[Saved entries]
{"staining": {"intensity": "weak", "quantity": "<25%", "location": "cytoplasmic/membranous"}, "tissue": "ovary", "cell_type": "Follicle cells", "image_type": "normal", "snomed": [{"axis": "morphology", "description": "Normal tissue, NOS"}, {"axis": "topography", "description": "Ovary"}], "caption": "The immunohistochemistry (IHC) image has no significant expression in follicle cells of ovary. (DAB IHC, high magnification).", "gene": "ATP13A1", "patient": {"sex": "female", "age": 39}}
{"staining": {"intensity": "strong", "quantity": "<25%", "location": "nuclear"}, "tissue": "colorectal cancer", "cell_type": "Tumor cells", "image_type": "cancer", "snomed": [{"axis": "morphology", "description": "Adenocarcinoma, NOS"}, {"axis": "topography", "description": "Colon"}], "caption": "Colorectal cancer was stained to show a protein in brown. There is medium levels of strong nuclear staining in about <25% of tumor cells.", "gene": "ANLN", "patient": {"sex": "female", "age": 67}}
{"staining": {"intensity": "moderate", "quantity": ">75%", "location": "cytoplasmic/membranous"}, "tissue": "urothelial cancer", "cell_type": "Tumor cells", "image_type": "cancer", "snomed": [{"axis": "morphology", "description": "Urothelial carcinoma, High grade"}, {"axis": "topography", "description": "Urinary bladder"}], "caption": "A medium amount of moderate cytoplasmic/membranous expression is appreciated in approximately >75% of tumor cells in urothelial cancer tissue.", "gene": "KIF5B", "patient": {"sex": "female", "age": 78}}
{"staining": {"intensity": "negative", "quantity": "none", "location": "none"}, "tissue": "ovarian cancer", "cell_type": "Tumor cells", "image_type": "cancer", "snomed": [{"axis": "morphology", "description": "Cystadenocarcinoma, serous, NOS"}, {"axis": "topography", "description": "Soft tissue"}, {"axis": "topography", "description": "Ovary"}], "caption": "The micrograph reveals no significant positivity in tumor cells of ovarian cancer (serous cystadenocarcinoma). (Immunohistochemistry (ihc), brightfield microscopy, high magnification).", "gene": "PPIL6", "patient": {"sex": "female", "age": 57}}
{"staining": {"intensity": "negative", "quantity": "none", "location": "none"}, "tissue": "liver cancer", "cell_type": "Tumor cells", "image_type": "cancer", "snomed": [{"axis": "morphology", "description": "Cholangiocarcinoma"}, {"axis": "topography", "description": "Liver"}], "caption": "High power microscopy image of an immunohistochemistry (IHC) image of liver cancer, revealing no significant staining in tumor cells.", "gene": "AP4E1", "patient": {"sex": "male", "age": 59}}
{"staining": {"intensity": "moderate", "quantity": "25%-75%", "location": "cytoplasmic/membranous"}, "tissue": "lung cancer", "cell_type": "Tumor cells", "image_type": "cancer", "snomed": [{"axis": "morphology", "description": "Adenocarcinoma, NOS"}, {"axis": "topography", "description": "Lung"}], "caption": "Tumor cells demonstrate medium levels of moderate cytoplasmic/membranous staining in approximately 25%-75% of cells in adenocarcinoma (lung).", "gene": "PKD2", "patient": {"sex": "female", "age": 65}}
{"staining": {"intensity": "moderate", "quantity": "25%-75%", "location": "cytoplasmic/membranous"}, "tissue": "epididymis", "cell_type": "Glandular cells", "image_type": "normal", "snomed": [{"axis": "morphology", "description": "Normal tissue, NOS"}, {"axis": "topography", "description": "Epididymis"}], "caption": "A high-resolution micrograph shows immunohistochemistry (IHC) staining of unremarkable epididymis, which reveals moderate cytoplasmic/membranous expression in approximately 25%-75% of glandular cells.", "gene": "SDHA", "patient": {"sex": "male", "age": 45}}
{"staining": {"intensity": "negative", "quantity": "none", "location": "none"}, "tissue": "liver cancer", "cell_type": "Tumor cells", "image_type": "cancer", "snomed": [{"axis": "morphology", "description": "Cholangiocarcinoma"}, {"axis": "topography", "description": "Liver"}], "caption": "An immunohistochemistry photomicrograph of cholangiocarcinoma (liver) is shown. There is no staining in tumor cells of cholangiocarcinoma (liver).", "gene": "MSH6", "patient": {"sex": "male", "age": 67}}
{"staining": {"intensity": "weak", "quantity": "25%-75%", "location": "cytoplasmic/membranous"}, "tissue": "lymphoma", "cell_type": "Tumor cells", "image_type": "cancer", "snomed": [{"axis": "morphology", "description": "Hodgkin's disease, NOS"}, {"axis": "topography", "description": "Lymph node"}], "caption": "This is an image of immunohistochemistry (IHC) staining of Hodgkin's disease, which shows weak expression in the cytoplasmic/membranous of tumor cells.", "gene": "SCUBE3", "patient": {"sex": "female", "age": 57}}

▶ Work item:
Search the entries above for "moderate". Show every line that has it.

▶ Expected answer:
{"staining": {"intensity": "moderate", "quantity": ">75%", "location": "cytoplasmic/membranous"}, "tissue": "urothelial cancer", "cell_type": "Tumor cells", "image_type": "cancer", "snomed": [{"axis": "morphology", "description": "Urothelial carcinoma, High grade"}, {"axis": "topography", "description": "Urinary bladder"}], "caption": "A medium amount of moderate cytoplasmic/membranous expression is appreciated in approximately >75% of tumor cells in urothelial cancer tissue.", "gene": "KIF5B", "patient": {"sex": "female", "age": 78}}
{"staining": {"intensity": "moderate", "quantity": "25%-75%", "location": "cytoplasmic/membranous"}, "tissue": "lung cancer", "cell_type": "Tumor cells", "image_type": "cancer", "snomed": [{"axis": "morphology", "description": "Adenocarcinoma, NOS"}, {"axis": "topography", "description": "Lung"}], "caption": "Tumor cells demonstrate medium levels of moderate cytoplasmic/membranous staining in approximately 25%-75% of cells in adenocarcinoma (lung).", "gene": "PKD2", "patient": {"sex": "female", "age": 65}}
{"staining": {"intensity": "moderate", "quantity": "25%-75%", "location": "cytoplasmic/membranous"}, "tissue": "epididymis", "cell_type": "Glandular cells", "image_type": "normal", "snomed": [{"axis": "morphology", "description": "Normal tissue, NOS"}, {"axis": "topography", "description": "Epididymis"}], "caption": "A high-resolution micrograph shows immunohistochemistry (IHC) staining of unremarkable epididymis, which reveals moderate cytoplasmic/membranous expression in approximately 25%-75% of glandular cells.", "gene": "SDHA", "patient": {"sex": "male", "age": 45}}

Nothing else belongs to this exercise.